DOCUMENT EXTRACT

Re: [PATCH] cpuidle-haltpoll: Enable kvm guest polling when dedicated physical CPUs are available

Marcelo Tosatti <mtosatti@xxxxxxxxxx> · Mon, 26 Aug 2019 17:40:50 -0300

On Tue, Aug 13, 2019 at 08:55:29AM +0800, Wanpeng Li wrote:
> On Sun, 4 Aug 2019 at 04:21, Marcelo Tosatti <mtosatti@xxxxxxxxxx> wrote:
> >
> > On Thu, Aug 01, 2019 at 06:54:49PM +0200, Paolo Bonzini wrote:
> > > On 01/08/19 18:51, Rafael J. Wysocki wrote:
> > > > On 8/1/2019 9:06 AM, Wanpeng Li wrote:
> > > >> From: Wanpeng Li <wanpengli@xxxxxxxxxxx>
> > > >>
> > > >> The downside of guest side polling is that polling is performed even
> > > >> with other runnable tasks in the host. However, even if poll in kvm
> > > >> can aware whether or not other runnable tasks in the same pCPU, it
> > > >> can still incur extra overhead in over-subscribe scenario. Now we can
> > > >> just enable guest polling when dedicated pCPUs are available.
> > > >>
> > > >> Cc: Rafael J. Wysocki <rafael.j.wysocki@xxxxxxxxx>
> > > >> Cc: Paolo Bonzini <pbonzini@xxxxxxxxxx>
> > > >> Cc: Radim Krčmář <rkrcmar@xxxxxxxxxx>
> > > >> Cc: Marcelo Tosatti <mtosatti@xxxxxxxxxx>
> > > >> Signed-off-by: Wanpeng Li <wanpengli@xxxxxxxxxxx>
> > > >
> > > > Paolo, Marcelo, any comments?
> > >
> > > Yes, it's a good idea.
> > >
> > > Acked-by: Paolo Bonzini <pbonzini@xxxxxxxxxx>
> > >
> > > Paolo
> >
> 
> Hi Marcelo,
> 
> Sorry for the late response.
> 
> > I think KVM_HINTS_REALTIME is being abused somewhat.
> > It has no clear meaning and used in different locations
> > for different purposes.
> 
> ================== ============ =================================
> KVM_HINTS_REALTIME 0                      guest checks this feature bit to
> 
> determine that vCPUs are never
> 
> preempted for an unlimited time

Unlimited time means infinite time, or unlimited time means 
10s ? 1s ?

The previous definition was much better IMO: HINTS_DEDICATED.

> allowing optimizations
> ================== ============ =================================
> 
> Now it disables pv queued spinlock, 

OK. 

> pv tlb shootdown, 

OK.

ENTRIES
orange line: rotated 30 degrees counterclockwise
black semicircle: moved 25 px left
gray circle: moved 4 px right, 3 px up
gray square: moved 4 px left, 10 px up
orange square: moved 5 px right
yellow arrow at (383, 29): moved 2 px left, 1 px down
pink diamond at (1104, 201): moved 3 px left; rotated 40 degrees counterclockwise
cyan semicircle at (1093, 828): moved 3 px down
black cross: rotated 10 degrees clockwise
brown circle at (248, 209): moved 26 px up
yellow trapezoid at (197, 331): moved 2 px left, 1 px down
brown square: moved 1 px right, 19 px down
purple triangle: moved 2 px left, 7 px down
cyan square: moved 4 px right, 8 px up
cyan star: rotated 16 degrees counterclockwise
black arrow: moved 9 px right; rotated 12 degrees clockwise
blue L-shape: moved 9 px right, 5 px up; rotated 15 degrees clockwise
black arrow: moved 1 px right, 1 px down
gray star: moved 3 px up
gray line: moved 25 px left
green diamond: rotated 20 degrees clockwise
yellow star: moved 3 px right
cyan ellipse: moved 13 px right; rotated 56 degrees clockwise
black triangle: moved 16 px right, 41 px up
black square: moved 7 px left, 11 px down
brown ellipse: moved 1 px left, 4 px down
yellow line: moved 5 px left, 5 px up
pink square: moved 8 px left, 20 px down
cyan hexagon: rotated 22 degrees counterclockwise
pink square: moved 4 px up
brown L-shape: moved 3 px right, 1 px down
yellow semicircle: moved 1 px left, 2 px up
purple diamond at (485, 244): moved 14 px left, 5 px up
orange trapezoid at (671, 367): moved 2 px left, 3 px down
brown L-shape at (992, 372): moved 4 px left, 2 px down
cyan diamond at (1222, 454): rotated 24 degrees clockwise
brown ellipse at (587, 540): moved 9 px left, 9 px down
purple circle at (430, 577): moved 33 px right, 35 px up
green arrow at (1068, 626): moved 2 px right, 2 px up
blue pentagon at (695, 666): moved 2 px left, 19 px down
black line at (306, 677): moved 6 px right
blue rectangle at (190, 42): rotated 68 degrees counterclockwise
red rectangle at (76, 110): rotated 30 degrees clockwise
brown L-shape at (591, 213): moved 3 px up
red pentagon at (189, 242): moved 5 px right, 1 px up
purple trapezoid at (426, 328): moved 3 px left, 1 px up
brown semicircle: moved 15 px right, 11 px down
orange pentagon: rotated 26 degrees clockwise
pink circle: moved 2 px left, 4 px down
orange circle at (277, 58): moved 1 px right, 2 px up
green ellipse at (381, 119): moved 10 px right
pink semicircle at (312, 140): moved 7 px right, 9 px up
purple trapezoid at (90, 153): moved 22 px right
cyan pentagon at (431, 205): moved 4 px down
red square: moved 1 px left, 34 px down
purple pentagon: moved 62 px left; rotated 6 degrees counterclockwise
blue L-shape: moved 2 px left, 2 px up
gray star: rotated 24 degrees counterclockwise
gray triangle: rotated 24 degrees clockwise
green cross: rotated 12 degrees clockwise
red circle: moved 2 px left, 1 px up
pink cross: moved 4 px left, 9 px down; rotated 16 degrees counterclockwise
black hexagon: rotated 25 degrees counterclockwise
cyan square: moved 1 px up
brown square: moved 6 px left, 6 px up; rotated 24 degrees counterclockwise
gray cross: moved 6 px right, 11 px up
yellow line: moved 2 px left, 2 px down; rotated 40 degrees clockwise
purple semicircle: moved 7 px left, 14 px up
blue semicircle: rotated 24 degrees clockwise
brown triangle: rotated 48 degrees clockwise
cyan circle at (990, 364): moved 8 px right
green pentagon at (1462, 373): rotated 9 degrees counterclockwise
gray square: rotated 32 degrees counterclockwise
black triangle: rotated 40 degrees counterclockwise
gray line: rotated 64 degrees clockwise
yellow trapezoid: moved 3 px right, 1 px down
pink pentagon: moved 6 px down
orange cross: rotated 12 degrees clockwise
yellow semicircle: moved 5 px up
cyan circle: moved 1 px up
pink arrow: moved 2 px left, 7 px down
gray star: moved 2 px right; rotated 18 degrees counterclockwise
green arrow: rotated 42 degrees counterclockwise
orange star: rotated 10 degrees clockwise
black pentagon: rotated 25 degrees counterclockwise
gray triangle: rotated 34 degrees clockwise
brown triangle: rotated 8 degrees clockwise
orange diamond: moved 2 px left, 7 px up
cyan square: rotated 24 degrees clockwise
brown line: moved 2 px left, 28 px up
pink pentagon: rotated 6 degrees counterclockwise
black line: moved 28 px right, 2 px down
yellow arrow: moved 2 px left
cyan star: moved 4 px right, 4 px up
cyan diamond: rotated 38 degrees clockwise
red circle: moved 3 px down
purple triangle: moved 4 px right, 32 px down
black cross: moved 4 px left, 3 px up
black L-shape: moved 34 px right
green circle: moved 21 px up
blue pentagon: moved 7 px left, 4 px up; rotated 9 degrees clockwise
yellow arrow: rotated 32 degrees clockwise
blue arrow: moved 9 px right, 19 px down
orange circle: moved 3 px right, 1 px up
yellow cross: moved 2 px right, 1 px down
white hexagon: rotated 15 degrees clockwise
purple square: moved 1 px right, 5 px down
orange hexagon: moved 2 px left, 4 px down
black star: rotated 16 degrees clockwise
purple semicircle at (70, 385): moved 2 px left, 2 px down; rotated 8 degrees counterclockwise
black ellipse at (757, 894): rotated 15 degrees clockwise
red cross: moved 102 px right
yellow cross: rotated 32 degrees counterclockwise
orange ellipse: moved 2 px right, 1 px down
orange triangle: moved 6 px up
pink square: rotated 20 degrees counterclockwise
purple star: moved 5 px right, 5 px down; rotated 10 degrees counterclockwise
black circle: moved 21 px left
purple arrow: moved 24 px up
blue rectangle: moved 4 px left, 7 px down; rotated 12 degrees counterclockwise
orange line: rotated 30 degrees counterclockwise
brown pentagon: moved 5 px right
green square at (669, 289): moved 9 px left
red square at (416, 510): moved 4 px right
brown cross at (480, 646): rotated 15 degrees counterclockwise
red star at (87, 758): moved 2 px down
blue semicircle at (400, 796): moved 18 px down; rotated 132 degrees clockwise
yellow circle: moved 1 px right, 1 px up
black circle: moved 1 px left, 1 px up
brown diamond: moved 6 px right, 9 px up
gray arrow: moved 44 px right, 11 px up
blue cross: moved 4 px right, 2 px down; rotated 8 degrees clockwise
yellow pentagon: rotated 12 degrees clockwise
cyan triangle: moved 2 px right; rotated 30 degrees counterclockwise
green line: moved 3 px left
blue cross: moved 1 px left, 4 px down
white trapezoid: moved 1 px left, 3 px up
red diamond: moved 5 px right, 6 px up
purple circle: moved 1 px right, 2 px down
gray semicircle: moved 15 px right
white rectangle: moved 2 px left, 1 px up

TASK LIST
1. In the cpuidle-haltpoll patch thread, which earlier definition does Marcelo Tosatti call much better?
2. Write out the part of the cpuidle-haltpoll patch thread that begins at the words "On Tue, Aug" and stops after "pCPUs are available.".
3. Extend the cpuidle-haltpoll patch thread past its last line.

RESULTS
1. HINTS_DEDICATED.

2.
On Tue, Aug 13, 2019 at 08:55:29AM +0800, Wanpeng Li wrote:
> On Sun, 4 Aug 2019 at 04:21, Marcelo Tosatti <mtosatti@xxxxxxxxxx> wrote:
> >
> > On Thu, Aug 01, 2019 at 06:54:49PM +0200, Paolo Bonzini wrote:
> > > On 01/08/19 18:51, Rafael J. Wysocki wrote:
> > > > On 8/1/2019 9:06 AM, Wanpeng Li wrote:
> > > >> From: Wanpeng Li <wanpengli@xxxxxxxxxxx>
> > > >>
> > > >> The downside of guest side polling is that polling is performed even
> > > >> with other runnable tasks in the host. However, even if poll in kvm
> > > >> can aware whether or not other runnable tasks in the same pCPU, it
> > > >> can still incur extra overhead in over-subscribe scenario. Now we can
> > > >> just enable guest polling when dedicated pCPUs are available.

3.
> pv sched yield

"The idea is from Xen, when sending a call-function IPI-many to vCPUs,
yield if any of the IPI target vCPUs was preempted. 17% performance
increasement of ebizzy benchmark can be observed in an over-subscribe
environment. (w/ kvm-pv-tlb disabled, testing TLB flush call-function
IPI-many since call-function is not easy to be trigged by userspace
workload)."

This can probably hurt if vcpus are rarely preempted. 

> which are not expected present in vCPUs are never preempted for an
> unlimited time scenario.
> 
> >
> > For example, i think that using pv queued spinlocks and
> > haltpoll is a desired scenario, which the patch below disallows.
> 
> So even if dedicated pCPU is available, pv queued spinlocks should
> still be chose if something like vhost-kthreads are used instead of
> DPDK/vhost-user. 

Can't you enable the individual features you need for optimizing 
the overcommitted case? This is how things have been done historically:
If a new feature is available, you enable it to get the desired
performance. x2apic, invariant-tsc, cpuidle haltpoll...

So in your case: enable pv schedyield, enable pv tlb shootdown.

> kvm adaptive halt-polling will compete with
> vhost-kthreads, however, poll in guest unaware other runnable tasks in
> the host which will defeat vhost-kthreads.

It depends on how much work vhost-kthreads needs to do, how successful 
halt-poll in the guest is, and what improvement halt-polling brings.
The amount of polling will be reduced to zero if polling 
is not successful.